We continued on our way down the path and eventually turned around when we'd been going a total of about 8 miles. We cantered for a nice long stretch of the path on the way back to the trailer. I kept checking on Kathy behind us and kept hearing her going, "Good girl Queenie!", so we'd continue. Eventually we saw the fisherman guy up ahead and I drew Lily back down to a walk. She again gave him the suspicious eye and he looked suspiciously right back at her. Kathy asked him what fish could you catch on the canal and he said he's caught carp. Cool.
|Cliffs next to the canal.|
And then I saw up ahead in the distance the little 5" branch with the large leaves in the middle of the trail. Lily started to eyeball the silly branch with all the leaves in the middle of the towpath from some 50 feet away. Instead of getting worried about her reaction to it, I sent her into a trot:
Me: Look Lily! The branch of DOOM!
Lily: Oh no!! Why?! Why are you making me trot to it?!
Me: KILL IT!
Lily: You're crazy!
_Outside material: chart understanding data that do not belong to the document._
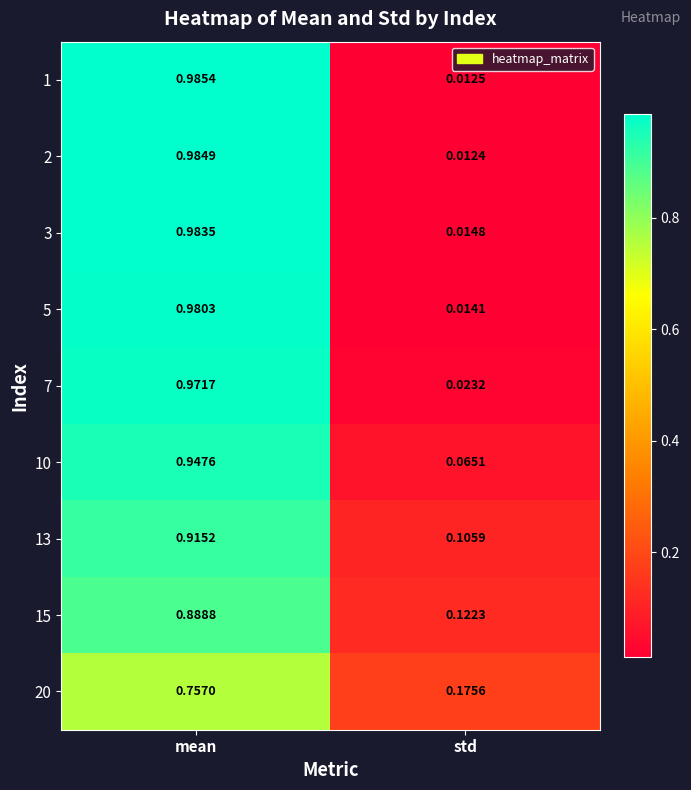

Which category has the highest value across all series?

mean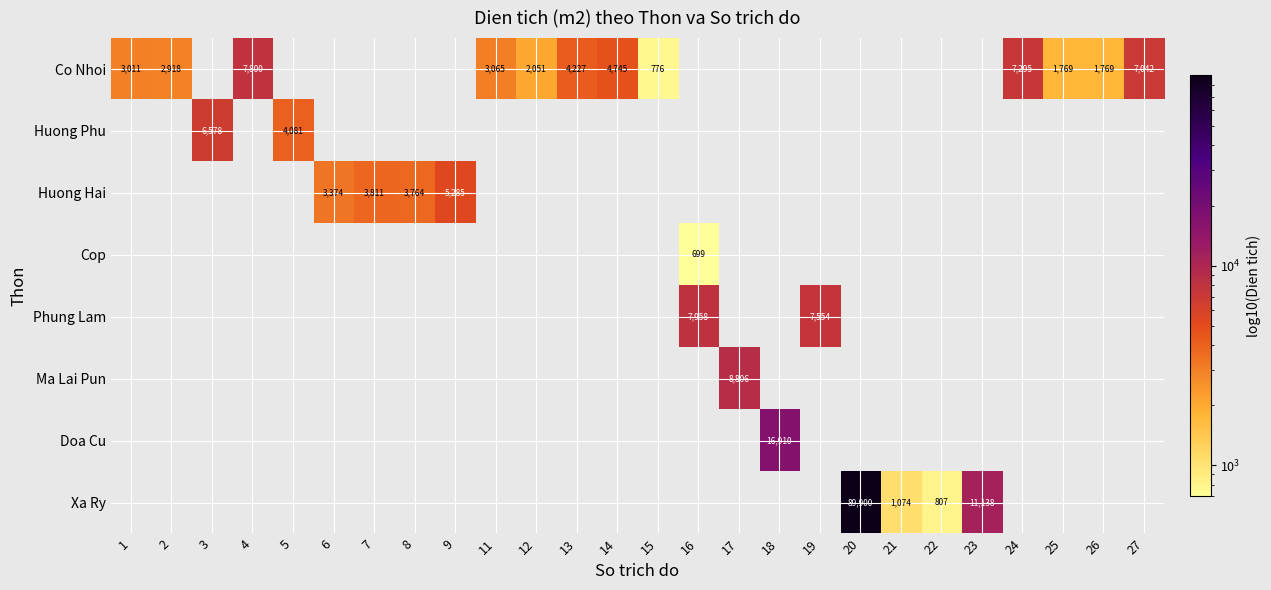

List the series in order of their peak value, lowest first.

Cop, Huong Hai, Huong Phu, Co Nhoi, Phung Lam, Ma Lai Pun, Doa Cu, Xa Ry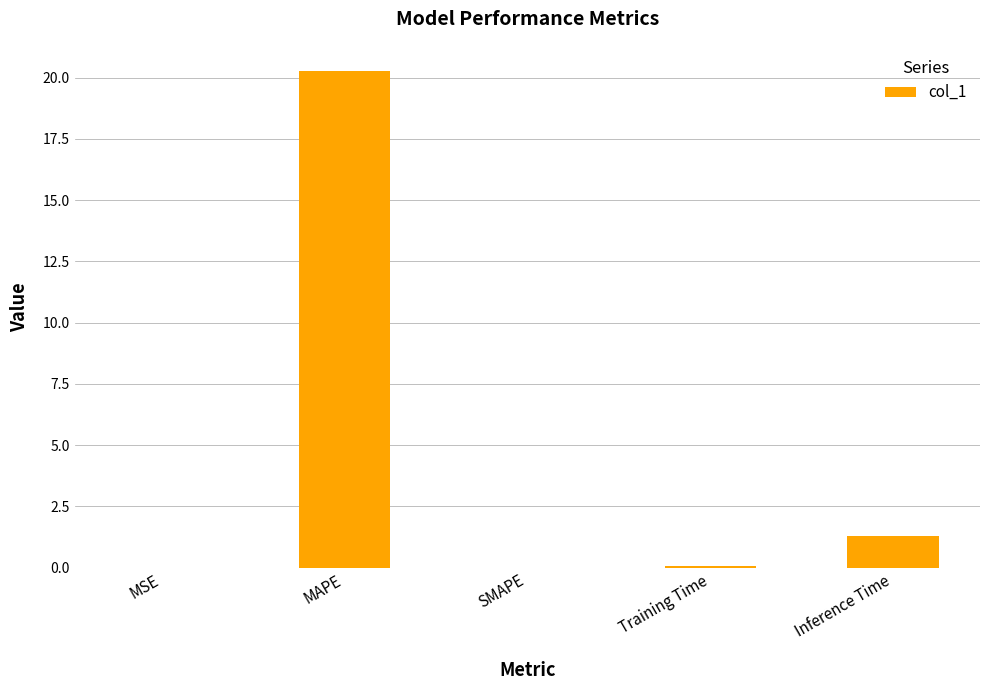

The chart shows a value of 2.3 at Inference Time. True or false?

False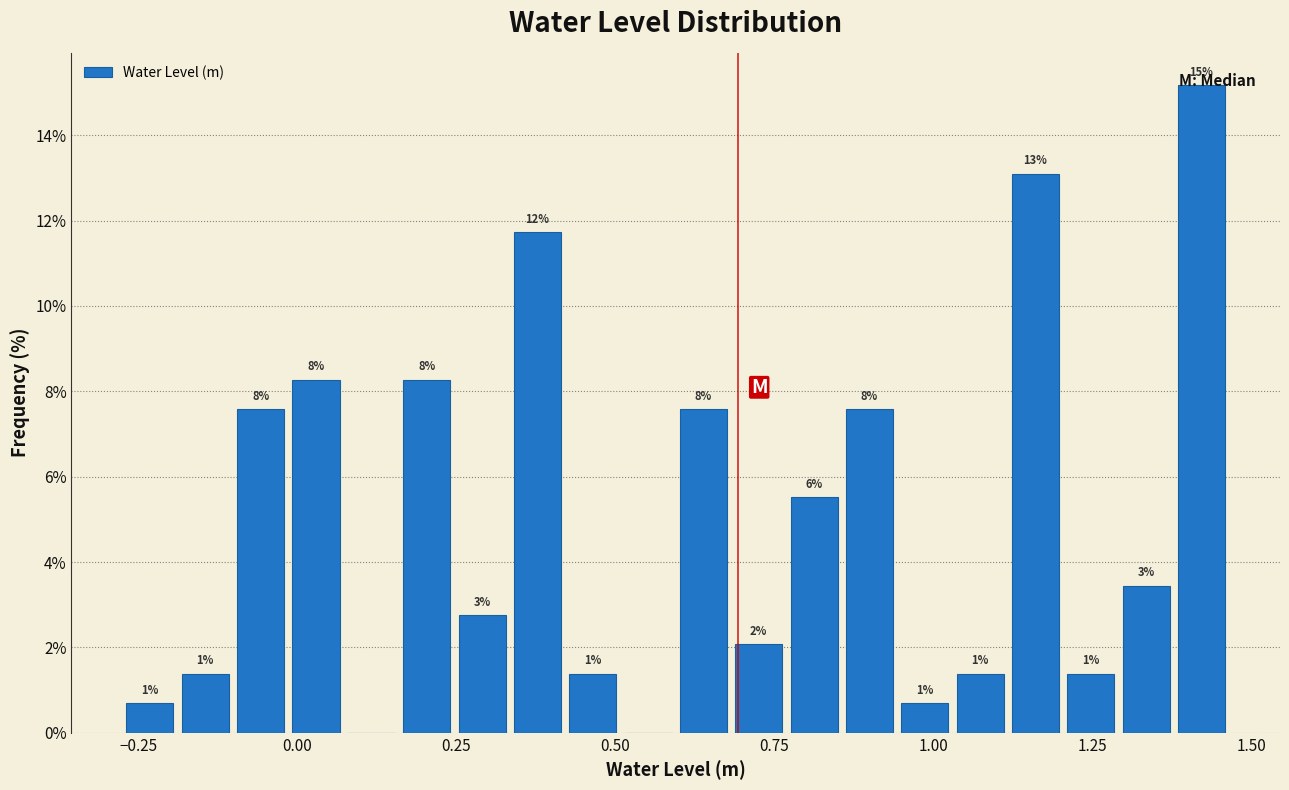

Around what value on the x-axis is the tallest bar? Give the approximate position of its centre, as read against the axis.

1.40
I know that branch eats horses! *she's hesitating but continues to trot forward with ears pricked*
Me: Yes! Keep trotting! GOOD GIRL!
And I brought her to a halt right on top of it. She actually stood on top of the branch, crushing it with her feet.
Me: GOOD GIRL YOU KILLED IT!
Lily: I KILLED IT! I'M AWESOMENESS!!!
Me: YOU ARE THE BRAVEST MARE EVER!
Lily: I AM!!
I actually said my parts of that conversation out loud.
Kathy and Queenie caught up to us as I was patting and rubbing Lily's neck with both hands laughing while she was standing with her front feet on this branch looking as proud of herself as a circus pony on a pedestal.
Yup, I think Lily and I were meant to be together...
And that was it. That was the end of this ride. And it was a good ride which served its purpose: re-establish confidence in the Lilybird. It doesn't sound like it did, but I knew that her stress over possible holes and feeling responsible for us had decreased significantly with the return of her sense of humor. She would prove it to me on today's (Sunday's) ride.
We returned to the trailer, where we untacked and sponged down the mares, setting them up with beet pulp mashes and their haynets. We then sat down to eat a very late lunch while killing time before it was time to return to the barn. We had completed 10. 03 miles in 2 hours and 51 minutes.
We left at 6:00 pm and it only took about 40-45 minutes to get back to the barn despite catching the tail end of rush hour.
Despite all of the small misadventures, we had a really great ride.